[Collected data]

::::

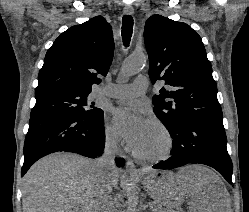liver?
Segmentation results:
<instances>
[{
  "mask_svg": "<svg viewBox=\"0 0 249 212\" xmlns=\"http://www.w3.org/2000/svg\"><path fill=\"white\" fill-rule=\"evenodd\" d=\"M98 170L95 160L77 154L60 152L41 158L23 178V212H100ZM111 172L112 188H117L120 170ZM136 178L158 206L179 208L187 200L190 212H231L225 184L206 166H184L177 174L142 168Z\"/></svg>",
  "mask_w": 249,
  "mask_h": 212,
  "instance_id": "1",
  "label": "liver"
}]
</instances>
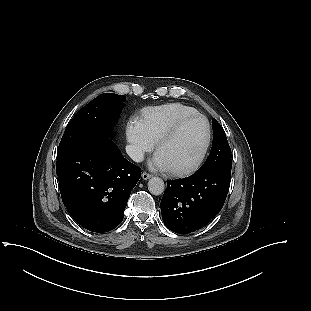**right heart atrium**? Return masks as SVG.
I'll return each mask as SVG.
<instances>
[{
  "mask_svg": "<svg viewBox=\"0 0 311 311\" xmlns=\"http://www.w3.org/2000/svg\"><path fill=\"white\" fill-rule=\"evenodd\" d=\"M126 138L130 155L137 161L154 148V142L147 135L141 120L131 117L126 124Z\"/></svg>",
  "mask_w": 311,
  "mask_h": 311,
  "instance_id": "1",
  "label": "right heart atrium"
}]
</instances>
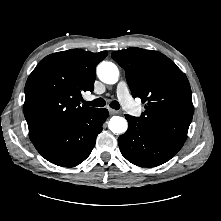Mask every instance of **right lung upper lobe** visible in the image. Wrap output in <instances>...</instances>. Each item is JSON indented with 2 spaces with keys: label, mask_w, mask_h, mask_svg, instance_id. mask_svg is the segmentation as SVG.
<instances>
[{
  "label": "right lung upper lobe",
  "mask_w": 221,
  "mask_h": 221,
  "mask_svg": "<svg viewBox=\"0 0 221 221\" xmlns=\"http://www.w3.org/2000/svg\"><path fill=\"white\" fill-rule=\"evenodd\" d=\"M108 52L80 49L53 53L42 59L25 85L24 116L32 142L58 134L79 117L97 110L81 106L82 93L94 90L96 65Z\"/></svg>",
  "instance_id": "right-lung-upper-lobe-1"
}]
</instances>
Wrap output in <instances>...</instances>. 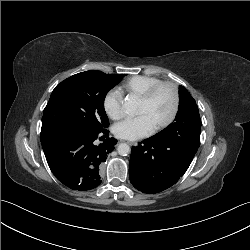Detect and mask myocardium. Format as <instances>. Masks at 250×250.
Here are the masks:
<instances>
[{
	"label": "myocardium",
	"instance_id": "f54148a6",
	"mask_svg": "<svg viewBox=\"0 0 250 250\" xmlns=\"http://www.w3.org/2000/svg\"><path fill=\"white\" fill-rule=\"evenodd\" d=\"M163 87H167L170 89L173 96V107L168 118L153 128L154 132H159L164 130L165 128L169 127L176 119L180 107L179 90L174 83L169 81H161L151 86L139 97V101L144 103L149 102L154 97V95Z\"/></svg>",
	"mask_w": 250,
	"mask_h": 250
}]
</instances>
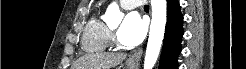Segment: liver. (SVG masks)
I'll use <instances>...</instances> for the list:
<instances>
[{"instance_id":"6515ba94","label":"liver","mask_w":246,"mask_h":69,"mask_svg":"<svg viewBox=\"0 0 246 69\" xmlns=\"http://www.w3.org/2000/svg\"><path fill=\"white\" fill-rule=\"evenodd\" d=\"M126 58L123 53H98L85 55L77 60L74 69H111Z\"/></svg>"}]
</instances>
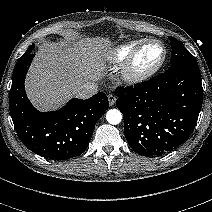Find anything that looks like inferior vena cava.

::::

PROBLEM REQUIREMENTS: Rewrite the stretch from the row containing "Segment: liver. (SVG masks)" through the end of the rows, replacing "inferior vena cava" with "portal vein" and leaving everything else as it is. Give only that stretch, without the pictures.

COMPLETED TASK:
Segment: liver. (SVG masks)
I'll use <instances>...</instances> for the list:
<instances>
[{"instance_id":"6515ba94","label":"liver","mask_w":246,"mask_h":69,"mask_svg":"<svg viewBox=\"0 0 246 69\" xmlns=\"http://www.w3.org/2000/svg\"><path fill=\"white\" fill-rule=\"evenodd\" d=\"M126 58L123 53H98L85 55L77 60L74 69H111Z\"/></svg>"}]
</instances>
Find anything that looks like portal vein.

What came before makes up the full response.